L'avocat en immigration Willy Allen a fait une déclaration frappante lors de son émission hebdomadaire avec la journaliste Tania Costa, lorsqu'on lui a demandé si les congressistes cubano-américains interviendraient pour résoudre la situation des détenteurs du formulaire I-220A aux États-Unis : « Je ne pense pas que l'une de ces trois personnes que tu as mentionnées va aider qui que ce soit. Mais c'est mon avis ».
La question, posée par un spectateur, visait directement les représentants María Elvira Salazar, Carlos Giménez et Mario Díaz-Balart, les trois congressistes cubano-américains du sud de la Floride que Allen avait mentionnés dans des émissions précédentes comme des figures capables de faire pression sur le Département de la Sécurité Nationale (DHS) pour une solution administrative.
La déclaration représente un tournant pessimiste par rapport aux positions précédentes de l'avocat. Dans les programmes de mars 2025, Allen avait soutenu que ces trois législateurs avaient en leur pouvoir la possibilité de résoudre la situation des I-220A sans besoin de nouvelle législation, seulement par une pression politique sur le DHS.
Le formulaire I-220A —Ordre de Libération sous Reconnaissance— a été remis à environ 500 000 personnes entre 2019 et 2023, une proportion significative d'entre elles étant des Cubains.

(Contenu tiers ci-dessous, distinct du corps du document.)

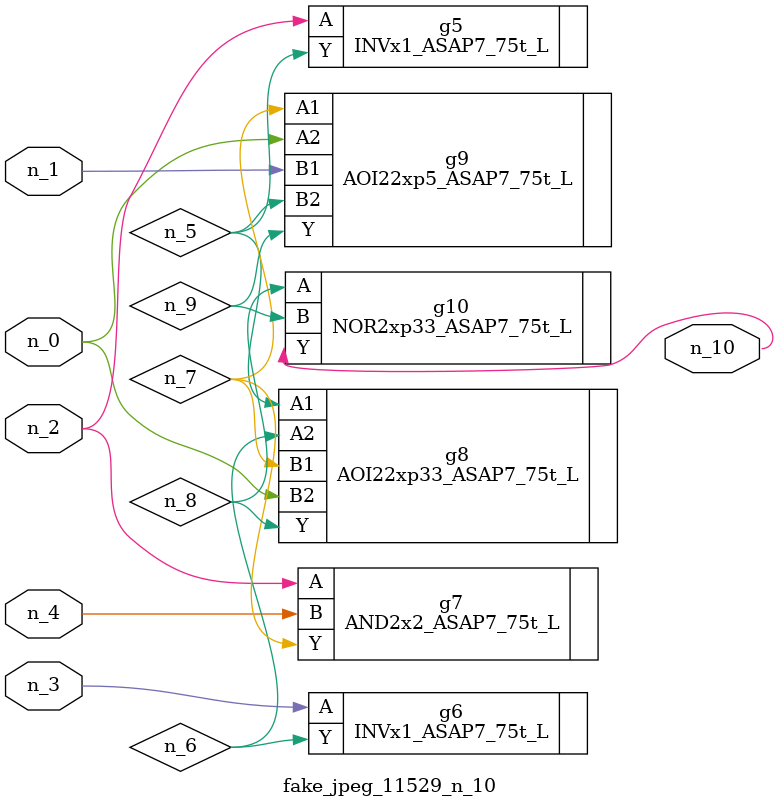
<source format=v>
module fake_jpeg_11529_n_10 (n_3, n_2, n_1, n_0, n_4, n_10);

input n_3;
input n_2;
input n_1;
input n_0;
input n_4;

output n_10;

wire n_8;
wire n_9;
wire n_6;
wire n_5;
wire n_7;

INVx1_ASAP7_75t_L g5 ( 
.A(n_2),
.Y(n_5)
);

INVx1_ASAP7_75t_L g6 ( 
.A(n_3),
.Y(n_6)
);

AND2x2_ASAP7_75t_L g7 ( 
.A(n_2),
.B(n_4),
.Y(n_7)
);

AOI22xp33_ASAP7_75t_L g8 ( 
.A1(n_5),
.A2(n_6),
.B1(n_7),
.B2(n_0),
.Y(n_8)
);

NOR2xp33_ASAP7_75t_L g10 ( 
.A(n_8),
.B(n_9),
.Y(n_10)
);

AOI22xp5_ASAP7_75t_L g9 ( 
.A1(n_7),
.A2(n_0),
.B1(n_1),
.B2(n_5),
.Y(n_9)
);


endmodule
</source>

Ce document n'accorde pas de statut migratoire ni de permis de travail ; il certifie simplement que la personne a été libérée de la détention migratoire pendant que son dossier reste en attente.

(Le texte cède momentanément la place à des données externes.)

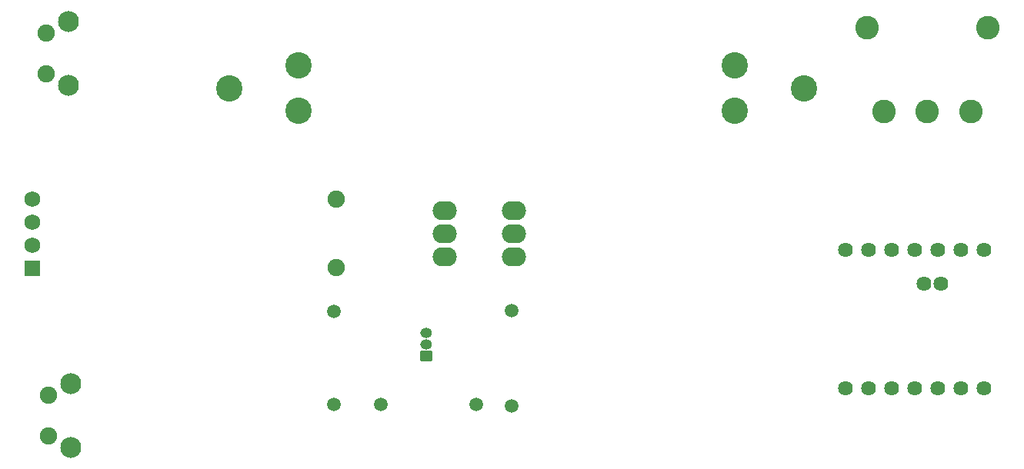
<source format=gbs>
G04 Layer: BottomSolderMaskLayer*
G04 EasyEDA Pro v2.2.38.8, 2025-04-29 09:25:40*
G04 Gerber Generator version 0.3*
G04 Scale: 100 percent, Rotated: No, Reflected: No*
G04 Dimensions in millimeters*
G04 Leading zeros omitted, absolute positions, 4 integers and 5 decimals*
%FSLAX45Y45*%
%MOMM*%
%AMRoundRect*1,1,$1,$2,$3*1,1,$1,$4,$5*1,1,$1,0-$2,0-$3*1,1,$1,0-$4,0-$5*20,1,$1,$2,$3,$4,$5,0*20,1,$1,$4,$5,0-$2,0-$3,0*20,1,$1,0-$2,0-$3,0-$4,0-$5,0*20,1,$1,0-$4,0-$5,$2,$3,0*4,1,4,$2,$3,$4,$5,0-$2,0-$3,0-$4,0-$5,$2,$3,0*%
%ADD10O,2.6416X2.1016*%
%ADD11RoundRect,0.18181X-0.77269X-0.77269X-0.77269X0.77269*%
%ADD12C,1.7272*%
%ADD13C,1.6256*%
%ADD14C,1.9016*%
%ADD15RoundRect,0.09302X-0.60429X-0.50429X-0.60429X0.50429*%
%ADD16O,1.3016X1.1016*%
%ADD17C,1.5016*%
%ADD18C,2.6016*%
%ADD19C,2.90002*%
%ADD20C,2.3016*%
G75*


G04 Pad Start*
G54D10*
G01X5562600Y-2260280D03*
G01X5562600Y-2514280D03*
G01X5562600Y-2768280D03*
G01X4800600Y-2768280D03*
G01X4800600Y-2514280D03*
G01X4800600Y-2260280D03*
G54D11*
G01X259334Y-2902331D03*
G54D12*
G01X259334Y-2648331D03*
G01X259334Y-2394331D03*
G01X259334Y-2140331D03*
G54D13*
G01X9715490Y-2692410D03*
G01X9969490Y-2692410D03*
G01X10223490Y-2692410D03*
G01X10477490Y-2692410D03*
G01X10731500Y-2692400D03*
G01X10731490Y-4216410D03*
G01X10477490Y-4216410D03*
G01X10223500Y-4216410D03*
G01X9969490Y-4216410D03*
G01X9461490Y-4216410D03*
G01X9207490Y-4216410D03*
G01X9715490Y-4216410D03*
G01X10071090Y-3066806D03*
G01X10259888Y-3066806D03*
G01X9207490Y-2692410D03*
G01X9461490Y-2692410D03*
G54D14*
G01X3606800Y-2134603D03*
G01X3606800Y-2894597D03*
G54D15*
G01X4597400Y-3860800D03*
G54D16*
G01X4597400Y-3733800D03*
G01X4597400Y-3606800D03*
G54D17*
G01X5537200Y-3361207D03*
G01X5537200Y-4411193D03*
G01X4097807Y-4394200D03*
G01X5147793Y-4394200D03*
G01X3581400Y-4396207D03*
G01X3581400Y-3376193D03*
G54D18*
G01X9629188Y-1172195D03*
G01X10109197Y-1172195D03*
G01X10589181Y-1172195D03*
G01X9444203Y-250213D03*
G01X10774197Y-250205D03*
G54D19*
G01X8749309Y-914425D03*
G01X7989392Y-664388D03*
G01X7989291Y-1164412D03*
G01X2426691Y-914375D03*
G01X3186608Y-1164412D03*
G01X3186709Y-664388D03*
G54D20*
G01X683793Y-4171201D03*
G01X683793Y-4871199D03*
G54D14*
G01X433807Y-4746180D03*
G01X433807Y-4296194D03*
G54D20*
G01X658393Y-183401D03*
G01X658393Y-883399D03*
G54D14*
G01X408407Y-758380D03*
G01X408407Y-308394D03*
G04 Pad End*

M02*


</source>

Le débat sur la possibilité d'assimiler le I-220A à un « parole », nécessaire pour bénéficier de la Loi d'Ajustement Cubain, demeure sans réponse depuis des années et les personnes concernées attendent que le BIA se prononce sur la demande formulée par Mark Prada et le onzième circuit.
Le contexte du programme était la récente décision judiciaire qui lève la pause migratoire imposée par l'administration Trump. Le vendredi passé, le juge fédéral John J. McConnell Jr. du Rhode Island a rendu un jugement de 135 pages déclarant illégales quatre politiques du Service de la citoyenneté et de l'immigration qui avaient gelé les démarches pour les ressortissants de 39 pays, dont Cuba.
Cependant, Allen a averti que dans les faits, rien n’a encore changé. « Rien ne change, mais je pense que c'est une décision si forte et si bien formulée qu'elle me donne une très grande confiance que le résultat sera positif. »
Un spectateur identifié comme Henry Arias a rapporté en direct qu'en appelant l'agence, on lui a informé qu'ils avaient déjà commencé à traiter les démarches, ce à quoi Allen a répondu : « Je le vois comme quelque chose de positif et j'espère que ce sera le cas. Je sais que beaucoup de fonctionnaires de l'USCIS veulent faire cela ».
Concernant la possible appel du gouvernement, Allen a été prudent : « Avec ce gouvernement, je ne donne rien pour acquis, mais si j'écoute ce que dit Stephen Miller, je pense que le gouvernement va faire appel », a-t-il déclaré en référence à la décision du juge qui ordonne de reprendre tous les traitements des demandes d'asile qui avaient été suspendus par la "pause".
Lors de la même émission, Allen a également fait l'éloge de la juge d'immigration Mónica Newman, de Miami : « Mónica est très décente, très professionnelle, elle exerce en tant que juge depuis longtemps. Je l'ai toujours trouvée très humaine. Cela ne l'empêche pas d'être très stricte ».
Depuis mars 2025, les Cubains avec I-220A espèrent que les congressistes cubano-américains agissent, mais jusqu'à présent, aucune solution législative ou administrative n'a été concrétisée pour ce groupe.